• _Problem statement_: Count every line in the records below that contains the string "cloudinary". Report that number alone.

• _Given data_:
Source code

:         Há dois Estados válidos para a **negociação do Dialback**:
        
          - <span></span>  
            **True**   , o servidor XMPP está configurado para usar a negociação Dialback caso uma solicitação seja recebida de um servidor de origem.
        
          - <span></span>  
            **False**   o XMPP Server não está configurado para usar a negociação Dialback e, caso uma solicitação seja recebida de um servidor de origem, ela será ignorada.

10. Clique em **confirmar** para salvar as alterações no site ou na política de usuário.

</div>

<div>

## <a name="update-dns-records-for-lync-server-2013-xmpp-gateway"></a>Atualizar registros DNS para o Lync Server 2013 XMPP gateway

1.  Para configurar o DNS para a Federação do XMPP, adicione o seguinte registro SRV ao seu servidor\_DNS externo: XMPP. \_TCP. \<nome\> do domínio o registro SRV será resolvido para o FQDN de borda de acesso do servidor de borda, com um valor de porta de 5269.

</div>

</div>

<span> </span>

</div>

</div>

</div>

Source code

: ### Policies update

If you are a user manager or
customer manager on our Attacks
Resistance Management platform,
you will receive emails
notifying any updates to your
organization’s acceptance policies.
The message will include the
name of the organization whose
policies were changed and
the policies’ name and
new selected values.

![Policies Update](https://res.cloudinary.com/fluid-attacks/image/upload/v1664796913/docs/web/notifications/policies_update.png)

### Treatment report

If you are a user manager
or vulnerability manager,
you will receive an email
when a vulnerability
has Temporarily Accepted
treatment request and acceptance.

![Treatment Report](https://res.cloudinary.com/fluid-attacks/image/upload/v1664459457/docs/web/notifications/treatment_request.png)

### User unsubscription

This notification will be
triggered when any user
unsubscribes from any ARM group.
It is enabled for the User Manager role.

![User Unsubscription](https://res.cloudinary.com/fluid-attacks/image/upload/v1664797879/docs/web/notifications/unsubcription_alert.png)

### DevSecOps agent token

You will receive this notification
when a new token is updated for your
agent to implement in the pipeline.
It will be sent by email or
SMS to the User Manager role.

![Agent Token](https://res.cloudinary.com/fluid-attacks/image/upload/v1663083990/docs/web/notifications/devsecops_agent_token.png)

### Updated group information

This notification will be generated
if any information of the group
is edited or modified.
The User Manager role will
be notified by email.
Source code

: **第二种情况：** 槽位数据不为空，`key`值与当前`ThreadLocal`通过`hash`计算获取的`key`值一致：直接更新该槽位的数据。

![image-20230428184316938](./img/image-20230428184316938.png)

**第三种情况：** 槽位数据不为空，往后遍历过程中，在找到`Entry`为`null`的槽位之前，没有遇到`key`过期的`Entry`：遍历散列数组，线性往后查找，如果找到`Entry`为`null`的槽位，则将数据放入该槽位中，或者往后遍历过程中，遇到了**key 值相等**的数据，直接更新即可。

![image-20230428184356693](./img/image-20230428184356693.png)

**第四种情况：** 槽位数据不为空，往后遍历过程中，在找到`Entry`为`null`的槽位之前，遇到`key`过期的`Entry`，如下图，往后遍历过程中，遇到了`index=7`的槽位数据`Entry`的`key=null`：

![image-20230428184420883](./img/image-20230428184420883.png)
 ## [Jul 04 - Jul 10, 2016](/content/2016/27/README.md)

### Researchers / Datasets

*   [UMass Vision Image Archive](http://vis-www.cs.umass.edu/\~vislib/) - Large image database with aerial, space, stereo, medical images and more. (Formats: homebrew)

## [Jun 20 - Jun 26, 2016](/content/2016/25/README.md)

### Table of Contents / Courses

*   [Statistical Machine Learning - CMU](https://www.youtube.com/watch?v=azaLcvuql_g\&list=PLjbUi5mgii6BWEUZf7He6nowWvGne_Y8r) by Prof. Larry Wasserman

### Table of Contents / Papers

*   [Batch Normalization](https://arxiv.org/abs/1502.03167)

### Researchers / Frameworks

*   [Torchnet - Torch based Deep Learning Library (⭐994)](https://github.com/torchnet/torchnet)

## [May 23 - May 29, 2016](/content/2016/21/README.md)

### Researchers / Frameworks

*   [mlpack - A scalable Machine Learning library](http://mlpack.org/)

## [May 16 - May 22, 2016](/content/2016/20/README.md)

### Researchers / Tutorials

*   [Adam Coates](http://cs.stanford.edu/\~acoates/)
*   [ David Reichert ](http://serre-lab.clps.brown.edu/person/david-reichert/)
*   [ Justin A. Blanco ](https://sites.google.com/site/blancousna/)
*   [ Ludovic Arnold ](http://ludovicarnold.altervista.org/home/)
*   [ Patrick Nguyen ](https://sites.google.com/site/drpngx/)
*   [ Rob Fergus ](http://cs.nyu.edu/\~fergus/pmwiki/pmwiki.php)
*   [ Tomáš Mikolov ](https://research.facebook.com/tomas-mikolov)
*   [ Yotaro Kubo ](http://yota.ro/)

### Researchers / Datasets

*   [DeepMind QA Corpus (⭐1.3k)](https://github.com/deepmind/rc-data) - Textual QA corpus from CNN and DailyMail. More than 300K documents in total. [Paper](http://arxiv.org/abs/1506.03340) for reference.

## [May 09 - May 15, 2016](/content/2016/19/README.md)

• _Your solution_: 4